Рената также не знала, что за мирный договор был тогда заключён. Он был нерушим — подписан кровью на плоти демона апбасвера.
Пока апбасвер жив, Мира могла попасть в его королевство только по приглашению.
Но тогда Дэш не думал ни о том, ни о причине, по которой сестра сорвалась на него в ссоре. Ярость и боль заслонили всё.
— Я не позволю тебе возглавить мою армию на стороне Лоренса и его мятежников. Мы не фессалийцы, и я не собираюсь вмешиваться в их политику. И не позволю тебе повести наших воинов на заклание в конфликте, который нас не касается — ни нас, ни единорогов в целом. Я не стану вторгаться в чужую страну только потому, что моя глупая сестра вообразила, будто умнее королевы, которая правит дольше, чем ты живёшь на этом свете. Ты идиотка, Рен, а не политик.
Дэш знал, как она болезненно воспринимает это слово — «идиотка». Их отец часто употреблял его в адрес Ренаты. Всю жизнь он сам избегал произносить его при сестре.
Но тогда она ударила по больному, и он ответил тем же. Сказанное сгоряча оскорбление лишь подстегнуло Ренату.
Ярость в её глазах будет преследовать его вечно.
— Ты трус, брат. Они сломили тебя при дворе Миры, и ты теперь даже боишься пересечь границы Фессалии!
Эти слова открыли дверь, к которой никто не должен был прикасаться.
После возвращения домой ему потребовались годы, чтобы успокоиться.
Он не был сломлен.
Скорее, Мира разбудила в нём демона, которого он до сих пор едва удерживал взаперти.
Когда Рената прошипела эти полные ненависти слова, в нём вспыхнула ярость такая, что он даже занёс руку — чтобы ударить её.
Никогда прежде он так не поступал. И это шокировало их обоих.
Но сестра задела его слишком глубоко. И Дэш до сих пор не понимал, как охваченный дикой яростью, он нашёл в себе силы остановиться.
С времён двора королевы Миры в нём не осталось трусости. Только кошмар — столь долгий и жестокий, что он до сих пор не даёт ему спать по ночам.
Он не мог доверять никому, кто стоял бы у него за спиной.
Единственное, чего он боялся, что поселившийся в его душе демон освободиться. А ещё его страшила мысль потерять контроль над ним.
Сокрытая в нём сила была смертоносной и даже он не знал её пределов.
И вот сказанные сгоряча слова Ренаты, едва не стали причиной срыва.
Дэш опустил руку и злобно посмотрел на сестру.
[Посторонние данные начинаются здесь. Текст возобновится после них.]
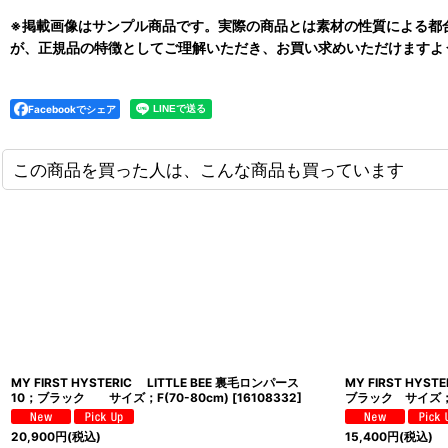
※掲載画像はサンプル商品です。実際の商品とは素材の性質による都
が、正規品の特徴としてご理解いただき、お買い求めいただけますよ
Facebookでシェア
この商品を買った人は、こんな商品も買っています
MY FIRST HYSTERIC LITTLE BEE 裏毛ロンパース
MY FIRST HYS
10；ブラック サイズ；F(70-80cm)
[
16108332
]
ブラック サイズ；FR
20,900
円
(税込)
15,400
円
(税込)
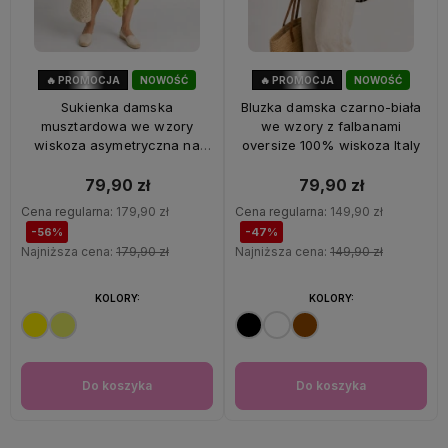
🔥 PROMOCJA
NOWOŚĆ
🔥 PROMOCJA
NOWOŚĆ
56%
OKAZJA
47%
OKAZJA
Sukienka damska
Bluzka damska czarno-biała
musztardowa we wzory
we wzory z falbanami
wiskoza asymetryczna na
oversize 100% wiskoza Italy
ramiączkach Italy
79,90 zł
79,90 zł
Cena regularna:
179,90 zł
Cena regularna:
149,90 zł
-56%
-47%
Najniższa cena:
179,90 zł
Najniższa cena:
149,90 zł
KOLORY:
KOLORY:
Do koszyka
Do koszyka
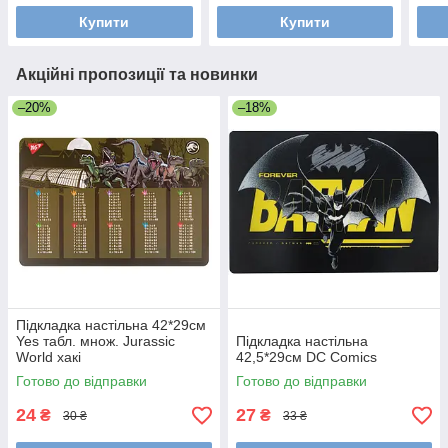
Купити
Купити
Акційні пропозиції та новинки
–20%
–18%
Підкладка настільна 42*29см
Yes табл. множ. Jurassic
Підкладка настільна
World хакі
42,5*29см DC Comics
Готово до відправки
Готово до відправки
24
27
₴
₴
30 ₴
33 ₴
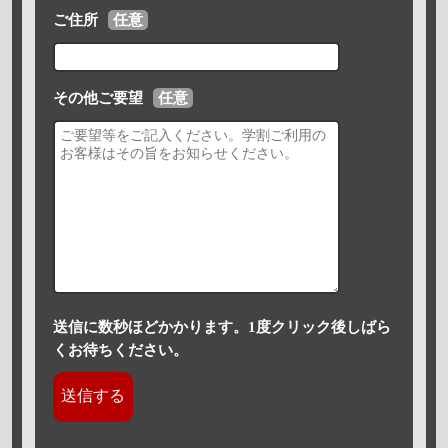
ご住所
任意
その他ご要望
任意
送信に数秒ほどかかります。1度クリック後しばら
くお待ちください。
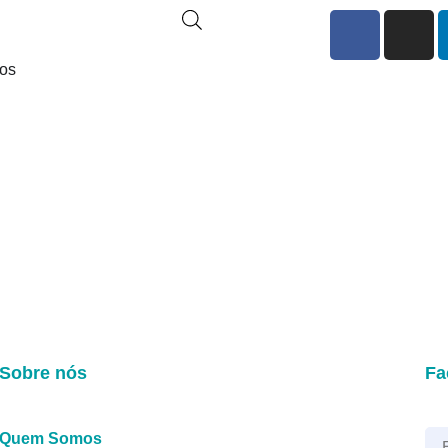
ços
Sobre nós
Fa
Quem Somos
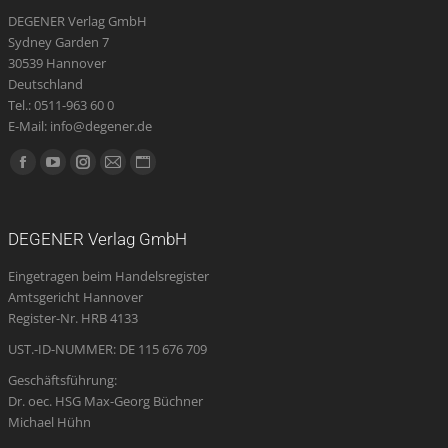
DEGENER Verlag GmbH
Sydney Garden 7
30539 Hannover
Deutschland
Tel.: 0511-963 60 0
E-Mail: info@degener.de
Finden Sie uns auf:
Facebook
YouTube
Instagram
E-
Website
page
page
page
Mail
page
opens
opens
opens
page
opens
DEGENER Verlag GmbH
in
in
in
opens
in
Eingetragen beim Handelsregister
new
new
new
in
new
Amtsgericht Hannover
window
window
window
new
window
Register-Nr. HRB 4133
window
UST.-ID-NUMMER: DE 115 676 709
Geschäftsführung:
Dr. oec. HSG Max-Georg Büchner
Michael Hühn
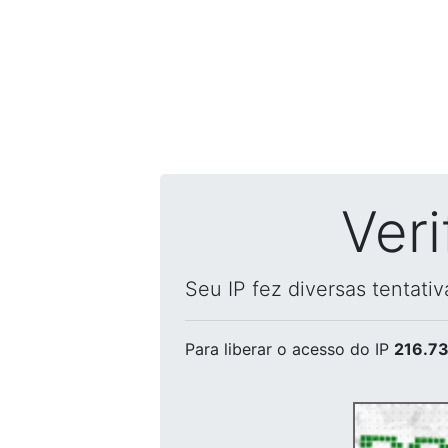
Ver
Seu IP fez diversas tentati
Para liberar o acesso
do IP
216.73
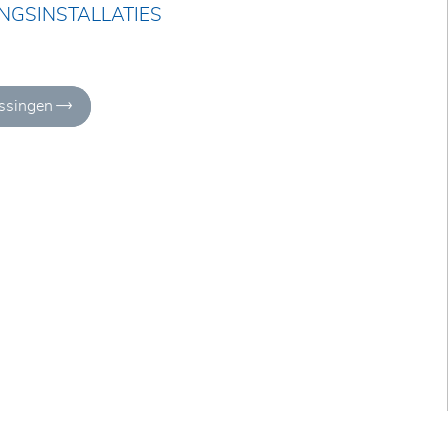
NGSINSTALLATIES
ossingen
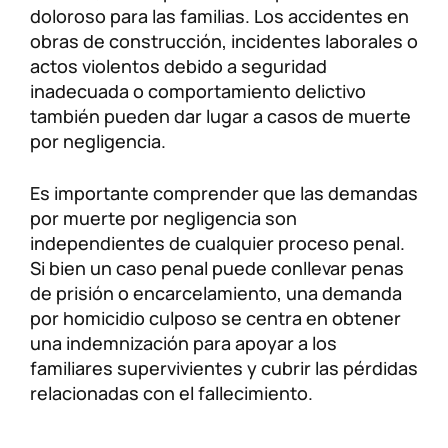
doloroso para las familias. Los accidentes en
obras de construcción, incidentes laborales o
actos violentos debido a seguridad
inadecuada o comportamiento delictivo
también pueden dar lugar a casos de muerte
por negligencia.
Es importante comprender que las demandas
por muerte por negligencia son
independientes de cualquier proceso penal.
Si bien un caso penal puede conllevar penas
de prisión o encarcelamiento, una demanda
por homicidio culposo se centra en obtener
una indemnización para apoyar a los
familiares supervivientes y cubrir las pérdidas
relacionadas con el fallecimiento.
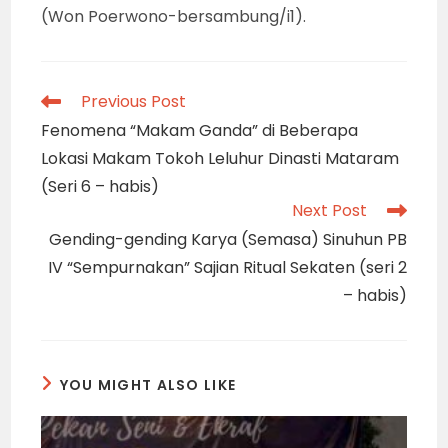
(Won Poerwono-bersambung/i1).
Read
Previous Post
more
Fenomena “Makam Ganda” di Beberapa
articles
Lokasi Makam Tokoh Leluhur Dinasti Mataram
(Seri 6 – habis)
Next Post
Gending-gending Karya (Semasa) Sinuhun PB
IV “Sempurnakan” Sajian Ritual Sekaten (seri 2
– habis)
YOU MIGHT ALSO LIKE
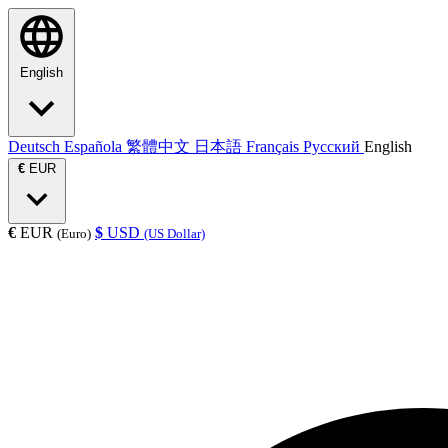
English
Deutsch
Española
繁體中文
日本語
Français
Русский
English
€
EUR
€
EUR
$
USD
(Euro)
(US Dollar)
— Убирайся с глаз моих, Рен. И держись подальше, пока не научишься уважать меня. Всё, что я делал, — защищал и оберегал тебя. И если тебе этого мало — ты знаешь, где выход.
Это был последний раз, когда он видел её живой.
Последние слова, что они сказали друг другу.
Несколько часов спустя Керина пришла сообщить, что Рената ушла — якобы присоединиться к повстанцам-кентаврам.
Его охватила такая злость, что он даже не взял с собой армию или охрану. Даже не сообщил Риперу или Крази.
Он думал только об одном: добраться до Ренаты, пока с ней не случилось что-то плохое.
Вместо этого он нашёл её тело.
И крошечную брауни, которая хранила покой её останков.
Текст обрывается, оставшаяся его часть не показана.